[WORK REQUIRED] Reproduce the lines below verbatim, from the first one down to the line containing "Write: 65 mph", including both ends. Output nothing past that line.
DATASET ENTRIES START
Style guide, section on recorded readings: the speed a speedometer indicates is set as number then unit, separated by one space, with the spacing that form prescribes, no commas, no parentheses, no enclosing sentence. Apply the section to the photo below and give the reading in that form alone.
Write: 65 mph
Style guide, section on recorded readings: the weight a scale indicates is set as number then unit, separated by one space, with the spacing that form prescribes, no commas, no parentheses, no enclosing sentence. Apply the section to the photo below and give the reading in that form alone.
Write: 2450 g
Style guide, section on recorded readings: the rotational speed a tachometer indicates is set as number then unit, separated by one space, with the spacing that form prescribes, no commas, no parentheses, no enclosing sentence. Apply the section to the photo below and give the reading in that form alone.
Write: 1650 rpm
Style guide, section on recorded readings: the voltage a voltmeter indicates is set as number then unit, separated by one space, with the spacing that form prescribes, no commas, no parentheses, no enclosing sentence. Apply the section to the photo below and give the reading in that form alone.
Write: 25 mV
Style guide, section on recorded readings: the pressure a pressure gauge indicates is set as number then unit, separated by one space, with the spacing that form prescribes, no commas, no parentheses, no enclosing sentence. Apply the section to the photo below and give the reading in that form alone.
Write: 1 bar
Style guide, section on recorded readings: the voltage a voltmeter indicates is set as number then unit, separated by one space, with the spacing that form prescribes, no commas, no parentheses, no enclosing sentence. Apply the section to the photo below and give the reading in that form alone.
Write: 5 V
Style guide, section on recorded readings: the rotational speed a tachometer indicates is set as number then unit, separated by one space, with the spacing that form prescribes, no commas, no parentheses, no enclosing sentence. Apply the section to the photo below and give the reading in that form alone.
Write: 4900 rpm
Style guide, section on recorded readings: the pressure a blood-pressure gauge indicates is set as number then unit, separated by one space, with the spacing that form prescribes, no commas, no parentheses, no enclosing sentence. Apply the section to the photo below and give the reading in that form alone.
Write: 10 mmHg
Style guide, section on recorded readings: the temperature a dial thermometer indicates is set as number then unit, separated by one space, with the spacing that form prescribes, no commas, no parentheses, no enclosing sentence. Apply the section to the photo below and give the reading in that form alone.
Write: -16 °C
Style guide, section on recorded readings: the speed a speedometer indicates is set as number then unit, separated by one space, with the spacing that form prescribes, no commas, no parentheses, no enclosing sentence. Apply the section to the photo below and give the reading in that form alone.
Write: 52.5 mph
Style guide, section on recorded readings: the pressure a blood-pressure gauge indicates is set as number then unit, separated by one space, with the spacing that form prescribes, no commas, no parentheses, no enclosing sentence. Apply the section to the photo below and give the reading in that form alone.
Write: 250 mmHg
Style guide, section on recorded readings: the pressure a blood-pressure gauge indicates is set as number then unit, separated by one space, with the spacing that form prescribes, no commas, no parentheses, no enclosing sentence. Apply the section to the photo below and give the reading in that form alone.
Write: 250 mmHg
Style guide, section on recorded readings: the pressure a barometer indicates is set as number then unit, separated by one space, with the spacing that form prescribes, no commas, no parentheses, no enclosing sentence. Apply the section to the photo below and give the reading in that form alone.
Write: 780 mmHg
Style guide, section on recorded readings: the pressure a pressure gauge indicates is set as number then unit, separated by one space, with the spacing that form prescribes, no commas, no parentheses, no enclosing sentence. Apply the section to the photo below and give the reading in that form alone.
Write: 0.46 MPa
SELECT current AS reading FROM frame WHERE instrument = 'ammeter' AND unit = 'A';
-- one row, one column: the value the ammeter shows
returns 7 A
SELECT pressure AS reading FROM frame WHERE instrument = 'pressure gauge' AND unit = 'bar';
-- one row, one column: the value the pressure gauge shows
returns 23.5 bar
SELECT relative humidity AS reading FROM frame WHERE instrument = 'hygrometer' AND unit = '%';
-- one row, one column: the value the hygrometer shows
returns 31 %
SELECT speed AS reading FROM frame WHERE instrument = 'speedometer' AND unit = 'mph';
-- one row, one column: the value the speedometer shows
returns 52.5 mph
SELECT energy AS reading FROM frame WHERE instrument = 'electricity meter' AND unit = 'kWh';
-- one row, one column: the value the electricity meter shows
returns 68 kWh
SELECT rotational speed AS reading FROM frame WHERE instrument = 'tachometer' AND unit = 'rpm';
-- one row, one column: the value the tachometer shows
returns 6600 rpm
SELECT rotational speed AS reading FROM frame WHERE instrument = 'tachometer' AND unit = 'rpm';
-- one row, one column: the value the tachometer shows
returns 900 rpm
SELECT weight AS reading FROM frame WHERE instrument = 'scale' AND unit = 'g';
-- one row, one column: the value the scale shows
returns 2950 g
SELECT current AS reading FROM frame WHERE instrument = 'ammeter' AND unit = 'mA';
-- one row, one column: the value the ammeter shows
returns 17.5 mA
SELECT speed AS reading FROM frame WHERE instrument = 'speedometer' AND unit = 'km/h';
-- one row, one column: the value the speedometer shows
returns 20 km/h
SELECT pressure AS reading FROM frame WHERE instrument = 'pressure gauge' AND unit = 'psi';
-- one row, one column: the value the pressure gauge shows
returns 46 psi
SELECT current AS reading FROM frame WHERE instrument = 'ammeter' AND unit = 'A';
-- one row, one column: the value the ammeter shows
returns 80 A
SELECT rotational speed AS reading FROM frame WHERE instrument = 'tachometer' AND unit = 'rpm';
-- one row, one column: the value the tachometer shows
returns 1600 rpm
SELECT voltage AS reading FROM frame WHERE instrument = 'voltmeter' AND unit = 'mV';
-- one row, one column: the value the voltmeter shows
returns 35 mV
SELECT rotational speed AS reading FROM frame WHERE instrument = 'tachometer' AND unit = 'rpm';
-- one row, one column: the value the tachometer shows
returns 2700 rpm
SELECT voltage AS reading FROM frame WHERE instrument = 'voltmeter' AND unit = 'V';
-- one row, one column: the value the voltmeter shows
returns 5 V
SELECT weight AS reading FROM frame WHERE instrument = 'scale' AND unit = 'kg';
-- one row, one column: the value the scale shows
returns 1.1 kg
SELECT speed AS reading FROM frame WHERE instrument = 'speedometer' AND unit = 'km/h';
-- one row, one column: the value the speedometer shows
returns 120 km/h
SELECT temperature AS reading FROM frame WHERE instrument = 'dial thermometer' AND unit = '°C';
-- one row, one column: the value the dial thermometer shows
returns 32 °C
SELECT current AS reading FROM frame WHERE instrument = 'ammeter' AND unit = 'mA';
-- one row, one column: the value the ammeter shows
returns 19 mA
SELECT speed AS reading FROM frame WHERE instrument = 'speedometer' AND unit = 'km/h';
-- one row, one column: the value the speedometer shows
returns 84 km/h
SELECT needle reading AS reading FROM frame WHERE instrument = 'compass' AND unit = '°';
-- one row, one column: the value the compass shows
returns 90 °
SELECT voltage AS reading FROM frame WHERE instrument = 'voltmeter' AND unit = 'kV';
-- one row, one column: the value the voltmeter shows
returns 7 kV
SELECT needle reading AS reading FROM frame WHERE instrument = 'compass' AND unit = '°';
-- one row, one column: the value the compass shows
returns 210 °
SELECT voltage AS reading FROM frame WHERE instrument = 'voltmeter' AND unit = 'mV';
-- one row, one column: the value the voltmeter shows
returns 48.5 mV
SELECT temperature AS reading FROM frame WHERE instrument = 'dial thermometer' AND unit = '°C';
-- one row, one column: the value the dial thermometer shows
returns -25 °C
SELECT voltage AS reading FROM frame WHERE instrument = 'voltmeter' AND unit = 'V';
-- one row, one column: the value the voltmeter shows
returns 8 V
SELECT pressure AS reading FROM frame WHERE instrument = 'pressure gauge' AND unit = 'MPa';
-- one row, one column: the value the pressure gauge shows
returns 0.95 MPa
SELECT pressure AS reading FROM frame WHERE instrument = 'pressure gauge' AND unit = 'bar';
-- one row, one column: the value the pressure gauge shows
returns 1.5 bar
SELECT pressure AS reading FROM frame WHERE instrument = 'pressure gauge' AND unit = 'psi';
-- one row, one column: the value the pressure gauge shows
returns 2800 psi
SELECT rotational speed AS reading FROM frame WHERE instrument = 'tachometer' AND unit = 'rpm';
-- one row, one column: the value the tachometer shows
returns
DATASET ENTRIES END
[RESPONSE FOR THIS EXERCISE]
Style guide, section on recorded readings: the speed a speedometer indicates is set as number then unit, separated by one space, with the spacing that form prescribes, no commas, no parentheses, no enclosing sentence. Apply the section to the photo below and give the reading in that form alone.
Write: 65 mph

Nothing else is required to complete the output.